Official statistics drawn from the Human Rights Commission of Pakistan, police, law and justice commission of Pakistan etc show that at least 11 rape cases are reported daily across the country. Of the overall 22,037 rape cases reported since 2015, only 77 offenders (0.3 percent) have yet been convicted and a huge number of 4,060 cases are still pending in the courts. The situation necessitates the establishment of a large network of special courts with a large number of judges to deal with newly reported and pending rape and sexual assault cases within a time-frame set by the law.

Moreover, Anti-Rape Crisis Cells are also to be set-up which would be empowered to conduct medico-legal examinations within six hours of the incident. The fact is that medical evidence occupies a pivotal role in making prosecution successful in cases of rape and other bodily attacks.
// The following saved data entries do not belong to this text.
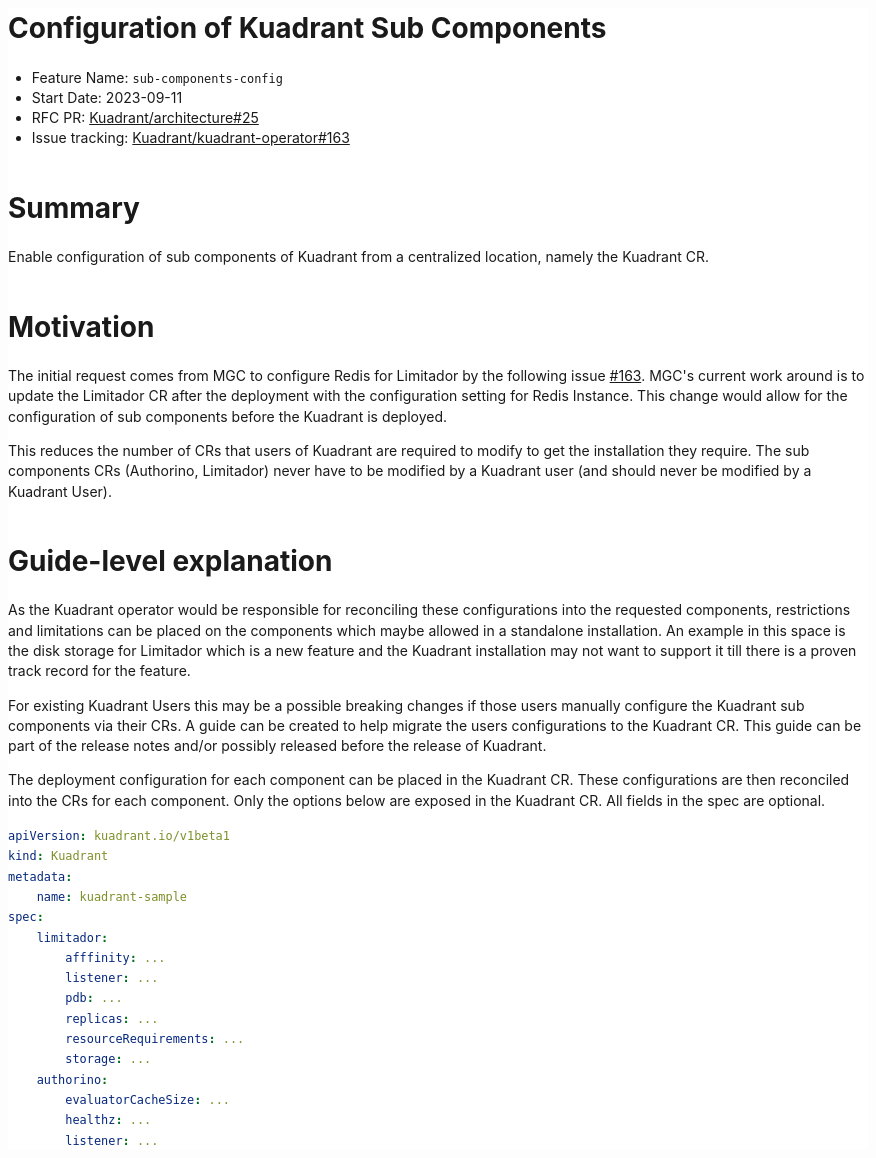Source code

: # Configuration of Kuadrant Sub Components

- Feature Name: `sub-components-config`
- Start Date: 2023-09-11
- RFC PR: [Kuadrant/architecture#25](https://github.com/Kuadrant/architecture/pull/25)
- Issue tracking: [Kuadrant/kuadrant-operator#163](https://github.com/Kuadrant/kuadrant-operator/issues/163)

# Summary
[summary]: #summary

Enable configuration of sub components of Kuadrant from a centralized location, namely the Kuadrant CR. 

# Motivation
[motivation]: #motivation

The initial request comes from MGC to configure Redis for Limitador by the following issue [#163](https://github.com/Kuadrant/kuadrant-operator/issues/163).
MGC's current work around is to update the Limitador CR after the deployment with the configuration setting for Redis Instance.
This change would allow for the configuration of sub components before the Kuadrant is deployed. 

This reduces the number of CRs that users of Kuadrant are required to modify to get the installation they require.
The sub components CRs (Authorino, Limitador) never have to be modified by a Kuadrant user (and should never be modified by a Kuadrant User).

# Guide-level explanation
[guide-level-explanation]: #guide-level-explanation

As the Kuadrant operator would be responsible for reconciling these configurations into the requested components, restrictions and limitations can be placed on the components which maybe allowed in a standalone installation.
An example in this space is the disk storage for Limitador which is a new feature and the Kuadrant installation may not want to support it till there is a proven track record for the feature.

For existing Kuadrant Users this may be a possible breaking changes if those users manually configure the Kuadrant sub components via their CRs.
A guide can be created to help migrate the users configurations to the Kuadrant CR.
This guide can be part of the release notes and/or possibly released before the release of Kuadrant.

The deployment configuration for each component can be placed in the Kuadrant CR.
These configurations are then reconciled into the CRs for each component. 
Only the options below are exposed in the Kuadrant CR. 
All fields in the spec are optional.

``` yaml
apiVersion: kuadrant.io/v1beta1
kind: Kuadrant
metadata:
    name: kuadrant-sample
spec:
    limitador:
        afffinity: ...
        listener: ...
        pdb: ...
        replicas: ...
        resourceRequirements: ...
        storage: ...
    authorino:
        evaluatorCacheSize: ...
        healthz: ...
        listener: ...
```

[reference-level-explanation]: #reference-level-explanation
[drawbacks]: #drawbacks
[rationale-and-alternatives]: #rationale-and-alternatives
[prior-art]: #prior-art
[unresolved-questions]: #unresolved-questions
[future-possibilities]: #future-possibilities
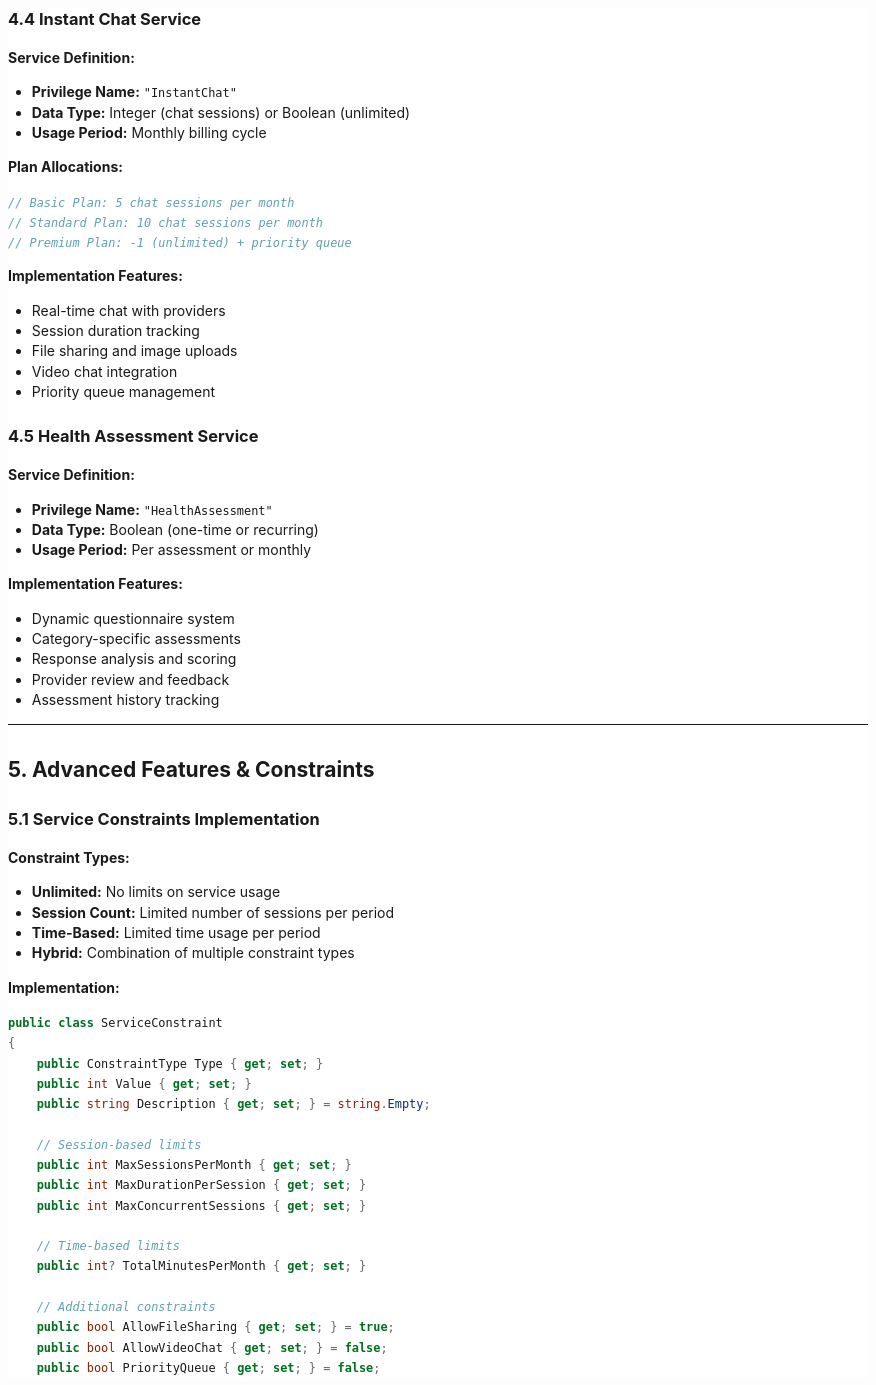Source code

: ### 4.4 Instant Chat Service
**Service Definition:**
- **Privilege Name:** `"InstantChat"`
- **Data Type:** Integer (chat sessions) or Boolean (unlimited)
- **Usage Period:** Monthly billing cycle

**Plan Allocations:**
```csharp
// Basic Plan: 5 chat sessions per month
// Standard Plan: 10 chat sessions per month
// Premium Plan: -1 (unlimited) + priority queue
```

**Implementation Features:**
- Real-time chat with providers
- Session duration tracking
- File sharing and image uploads
- Video chat integration
- Priority queue management

### 4.5 Health Assessment Service
**Service Definition:**
- **Privilege Name:** `"HealthAssessment"`
- **Data Type:** Boolean (one-time or recurring)
- **Usage Period:** Per assessment or monthly

**Implementation Features:**
- Dynamic questionnaire system
- Category-specific assessments
- Response analysis and scoring
- Provider review and feedback
- Assessment history tracking

---

## 5. Advanced Features & Constraints

### 5.1 Service Constraints Implementation
**Constraint Types:**
- **Unlimited:** No limits on service usage
- **Session Count:** Limited number of sessions per period
- **Time-Based:** Limited time usage per period
- **Hybrid:** Combination of multiple constraint types

**Implementation:**
```csharp
public class ServiceConstraint
{
    public ConstraintType Type { get; set; }
    public int Value { get; set; }
    public string Description { get; set; } = string.Empty;
    
    // Session-based limits
    public int MaxSessionsPerMonth { get; set; }
    public int MaxDurationPerSession { get; set; }
    public int MaxConcurrentSessions { get; set; }
    
    // Time-based limits
    public int? TotalMinutesPerMonth { get; set; }
    
    // Additional constraints
    public bool AllowFileSharing { get; set; } = true;
    public bool AllowVideoChat { get; set; } = false;
    public bool PriorityQueue { get; set; } = false;
```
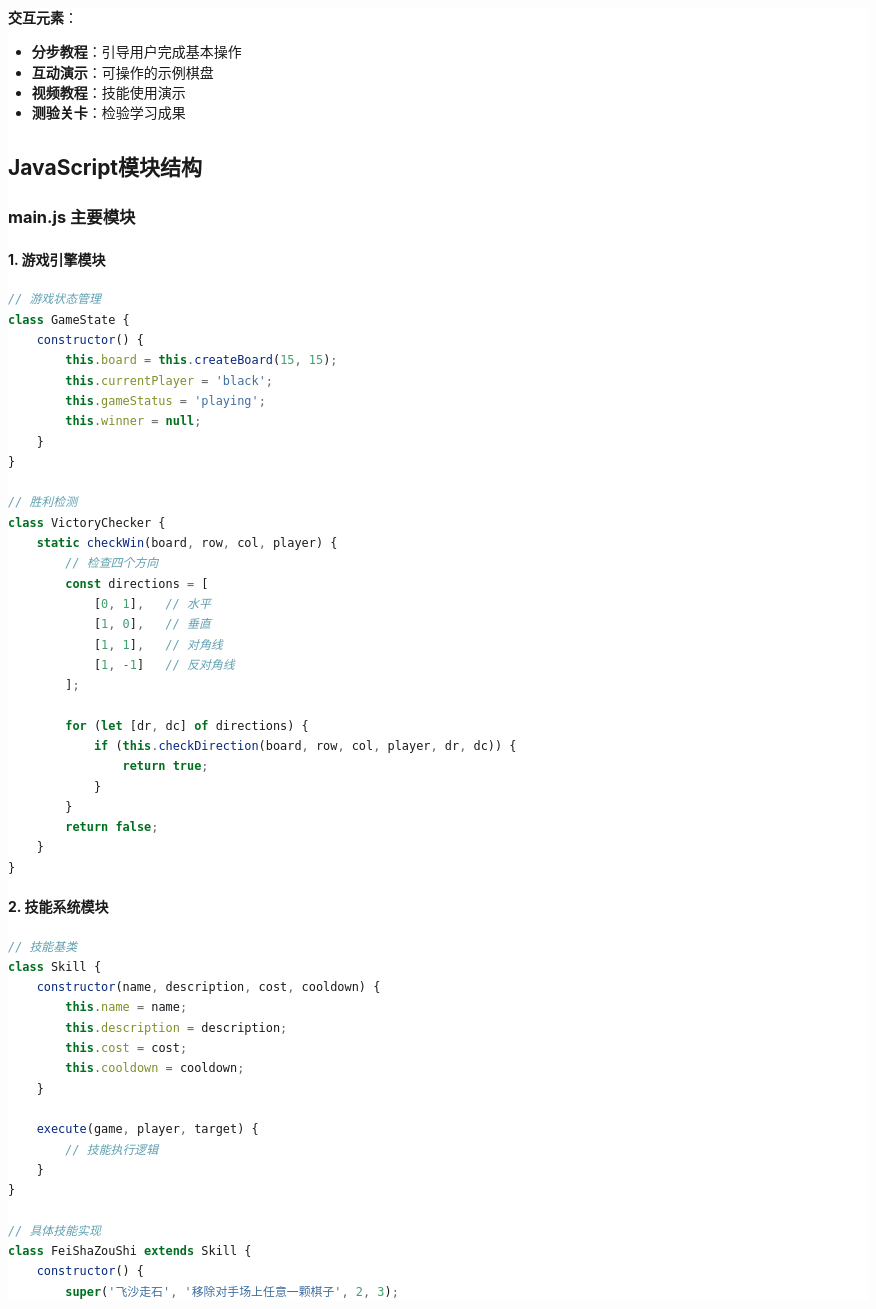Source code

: **交互元素**：
- **分步教程**：引导用户完成基本操作
- **互动演示**：可操作的示例棋盘
- **视频教程**：技能使用演示
- **测验关卡**：检验学习成果

## JavaScript模块结构

### main.js 主要模块

#### 1. 游戏引擎模块
```javascript
// 游戏状态管理
class GameState {
    constructor() {
        this.board = this.createBoard(15, 15);
        this.currentPlayer = 'black';
        this.gameStatus = 'playing';
        this.winner = null;
    }
}

// 胜利检测
class VictoryChecker {
    static checkWin(board, row, col, player) {
        // 检查四个方向
        const directions = [
            [0, 1],   // 水平
            [1, 0],   // 垂直
            [1, 1],   // 对角线
            [1, -1]   // 反对角线
        ];
        
        for (let [dr, dc] of directions) {
            if (this.checkDirection(board, row, col, player, dr, dc)) {
                return true;
            }
        }
        return false;
    }
}
```

#### 2. 技能系统模块
```javascript
// 技能基类
class Skill {
    constructor(name, description, cost, cooldown) {
        this.name = name;
        this.description = description;
        this.cost = cost;
        this.cooldown = cooldown;
    }
    
    execute(game, player, target) {
        // 技能执行逻辑
    }
}

// 具体技能实现
class FeiShaZouShi extends Skill {
    constructor() {
        super('飞沙走石', '移除对手场上任意一颗棋子', 2, 3);
```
A medical examination determines the very nature and extent of injuries and criminal charges in cases of numerous physical attacks rely on it.

Unfortunately, Pakistan lacks an efficient and dependable medico-legal system. Except for a few specialized doctors in government hospitals in urban areas, mostly unqualified doctors are assigned the task of performing medical examinations – and they end up using inadequate methodologies and technologies. These doctors have very little comprehension of the evidentiary scope and judicial role of medical examinations in cases of rape and sexual attacks. As a result, unelaborated and unexplained medical reports are submitted in courts, which yield no fruitful results.

Moreover, there is a lack of female medico-legal doctors in government hospitals which leads to a number of barriers for women survivors/victims of rape and sexual attacks. All these factors have a disturbing effect on survivors or victims who have been unable to secure convictions in their cases in the courts. To get productive medical reports within a set time frame, there is a desperate need to provide medico-legal doctors with specialized training in medical statutes and forensic sciences. According to the ordinance, any police and government authorities found negligent in investigating rape cases would be awarded imprisonment for three years along with fines.

Moreover, any police and government functionaries found providing inaccurate information would also be punished. The fact is that police performance in investigating reported rape cases has not been satisfactory. Because of lack of training, police personnel have been unprofessional with their investigative techniques. They have mainly failed to conduct all-inclusive and well-timed investigations. Moreover, in most cases the accused have even managed to bribe the police to tamper with witness accounts etc.

All these inconsistencies weaken cases and create complications for the courts. It is commendable that the ordinance bars revealing the identification of rape victims and declares it a punishable offence. In this regard, the media, police, forensic officials and social media users should show some empathy in protecting the identity of rape victims. It has been commonly observed that victims of sexual crimes are discriminated against and targeted by society after their identification is disclosed. There is an utmost need to respect rape survivors/victims’ right to privacy and a dignity of life. They must not spend the rest of their lives under such social stigma.